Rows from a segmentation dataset

Begin

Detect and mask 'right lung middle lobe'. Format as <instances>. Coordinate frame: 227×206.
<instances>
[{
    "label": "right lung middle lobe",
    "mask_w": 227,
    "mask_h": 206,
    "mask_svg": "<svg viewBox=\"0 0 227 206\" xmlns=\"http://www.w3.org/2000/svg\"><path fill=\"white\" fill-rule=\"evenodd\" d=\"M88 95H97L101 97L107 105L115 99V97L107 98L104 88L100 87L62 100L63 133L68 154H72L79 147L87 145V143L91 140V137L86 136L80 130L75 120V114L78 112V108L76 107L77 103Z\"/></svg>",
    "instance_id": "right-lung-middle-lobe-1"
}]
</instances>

End

▶ _Exercise prompt_:
Reproduce every entry above verbatim, character for character.

▶ _Result of the exercise_:
Detect and mask 'right lung middle lobe'. Format as <instances>. Coordinate frame: 227×206.
<instances>
[{
    "label": "right lung middle lobe",
    "mask_w": 227,
    "mask_h": 206,
    "mask_svg": "<svg viewBox=\"0 0 227 206\" xmlns=\"http://www.w3.org/2000/svg\"><path fill=\"white\" fill-rule=\"evenodd\" d=\"M88 95H97L101 97L107 105L115 99V97L107 98L104 88L100 87L62 100L63 133L68 154H72L79 147L87 145V143L91 140V137L86 136L80 130L75 120V114L78 112V108L76 107L77 103Z\"/></svg>",
    "instance_id": "right-lung-middle-lobe-1"
}]
</instances>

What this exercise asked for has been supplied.